_Job 1_
Summarize the Colossus Project passage in two sentences.

The Colossus Project focuses on a structurally controlled gold system with confirmed high-grade mineralisation from historic mining and drilling. However, exploration to date has mostly targeted shallow oxide zones.
Numerous historic workings along the same structural corridors suggest a larger mineralised system rather than isolated veins. These intersecting NW and NE structures are interpreted to have channelled mineralising fluids across a broad area.
High-grade mineralisation is already evident. Drilling has intersected 6 m at 38.9 g/t Au, including 1 m at 120 g/t Au.
Historic sampling at Warroo flatmake returned 87.7 g/t Au over 36 metres of exposed mineralisation (Stitt & Stephenson, 1993).
Despite this evidence, the primary sulphide feeder structures that may control the broader system remain largely untested by modern drilling. The current exploration program aims to test these deeper structures beneath historic workings.

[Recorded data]

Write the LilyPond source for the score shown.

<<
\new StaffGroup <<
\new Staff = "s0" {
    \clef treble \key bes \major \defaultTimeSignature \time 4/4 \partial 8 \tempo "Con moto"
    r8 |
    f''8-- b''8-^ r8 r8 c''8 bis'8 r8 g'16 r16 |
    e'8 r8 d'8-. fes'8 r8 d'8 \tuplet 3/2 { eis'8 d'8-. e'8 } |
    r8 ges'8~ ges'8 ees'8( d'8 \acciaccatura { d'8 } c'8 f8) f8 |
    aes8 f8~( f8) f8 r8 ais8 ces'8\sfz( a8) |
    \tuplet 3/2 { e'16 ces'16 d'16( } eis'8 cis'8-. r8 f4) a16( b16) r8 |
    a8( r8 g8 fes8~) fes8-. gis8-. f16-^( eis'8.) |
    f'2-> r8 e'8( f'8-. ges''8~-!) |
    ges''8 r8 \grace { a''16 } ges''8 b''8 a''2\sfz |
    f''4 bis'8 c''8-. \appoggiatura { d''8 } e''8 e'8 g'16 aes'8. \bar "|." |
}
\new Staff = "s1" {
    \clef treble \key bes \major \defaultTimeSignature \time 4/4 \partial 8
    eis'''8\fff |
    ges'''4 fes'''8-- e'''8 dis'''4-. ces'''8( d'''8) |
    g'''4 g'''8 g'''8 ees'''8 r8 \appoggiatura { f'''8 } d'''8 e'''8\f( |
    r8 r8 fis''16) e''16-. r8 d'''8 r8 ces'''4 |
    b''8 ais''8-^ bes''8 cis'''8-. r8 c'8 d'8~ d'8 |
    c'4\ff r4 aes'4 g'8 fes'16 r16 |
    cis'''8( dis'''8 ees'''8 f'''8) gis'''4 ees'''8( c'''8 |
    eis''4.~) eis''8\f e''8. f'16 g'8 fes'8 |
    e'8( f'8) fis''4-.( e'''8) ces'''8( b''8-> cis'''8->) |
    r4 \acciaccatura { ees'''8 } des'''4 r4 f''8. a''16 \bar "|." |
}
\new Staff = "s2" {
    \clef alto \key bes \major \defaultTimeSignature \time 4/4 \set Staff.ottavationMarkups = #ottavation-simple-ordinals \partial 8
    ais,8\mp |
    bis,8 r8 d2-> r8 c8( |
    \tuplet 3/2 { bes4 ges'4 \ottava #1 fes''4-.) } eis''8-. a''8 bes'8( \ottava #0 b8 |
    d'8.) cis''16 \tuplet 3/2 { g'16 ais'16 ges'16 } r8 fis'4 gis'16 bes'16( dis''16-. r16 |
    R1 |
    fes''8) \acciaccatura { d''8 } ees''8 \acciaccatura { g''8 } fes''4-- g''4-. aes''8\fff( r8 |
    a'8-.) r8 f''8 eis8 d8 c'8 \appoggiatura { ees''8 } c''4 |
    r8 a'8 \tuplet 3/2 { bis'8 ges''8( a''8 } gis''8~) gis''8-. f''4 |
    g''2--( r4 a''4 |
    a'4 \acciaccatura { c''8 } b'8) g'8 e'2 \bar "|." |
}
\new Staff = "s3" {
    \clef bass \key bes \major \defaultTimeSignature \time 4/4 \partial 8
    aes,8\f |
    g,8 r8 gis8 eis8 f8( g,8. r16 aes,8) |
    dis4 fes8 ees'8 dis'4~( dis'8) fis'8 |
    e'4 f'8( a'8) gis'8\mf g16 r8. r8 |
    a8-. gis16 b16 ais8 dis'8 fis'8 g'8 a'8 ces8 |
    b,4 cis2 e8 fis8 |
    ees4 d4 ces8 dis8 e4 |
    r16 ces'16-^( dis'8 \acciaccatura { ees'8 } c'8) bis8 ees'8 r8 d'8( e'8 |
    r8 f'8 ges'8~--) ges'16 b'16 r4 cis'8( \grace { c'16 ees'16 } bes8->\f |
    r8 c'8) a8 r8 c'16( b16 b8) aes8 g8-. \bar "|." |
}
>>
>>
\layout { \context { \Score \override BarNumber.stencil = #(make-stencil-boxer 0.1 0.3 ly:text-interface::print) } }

_Job 2_
How many lines of the rows contain the string "clef"? Give only the number.

_Correct response 1_
The Colossus Project targets a structurally controlled gold system with confirmed high-grade mineralization, including a drilled intersection of 6 m at 38.9 g/t Au, but exploration so far has mostly focused on shallow oxide zones. The primary sulphide feeder structures that may control the broader system remain largely untested by modern drilling, and the current program aims to test these deeper structures beneath historic workings.

_Correct response 2_
4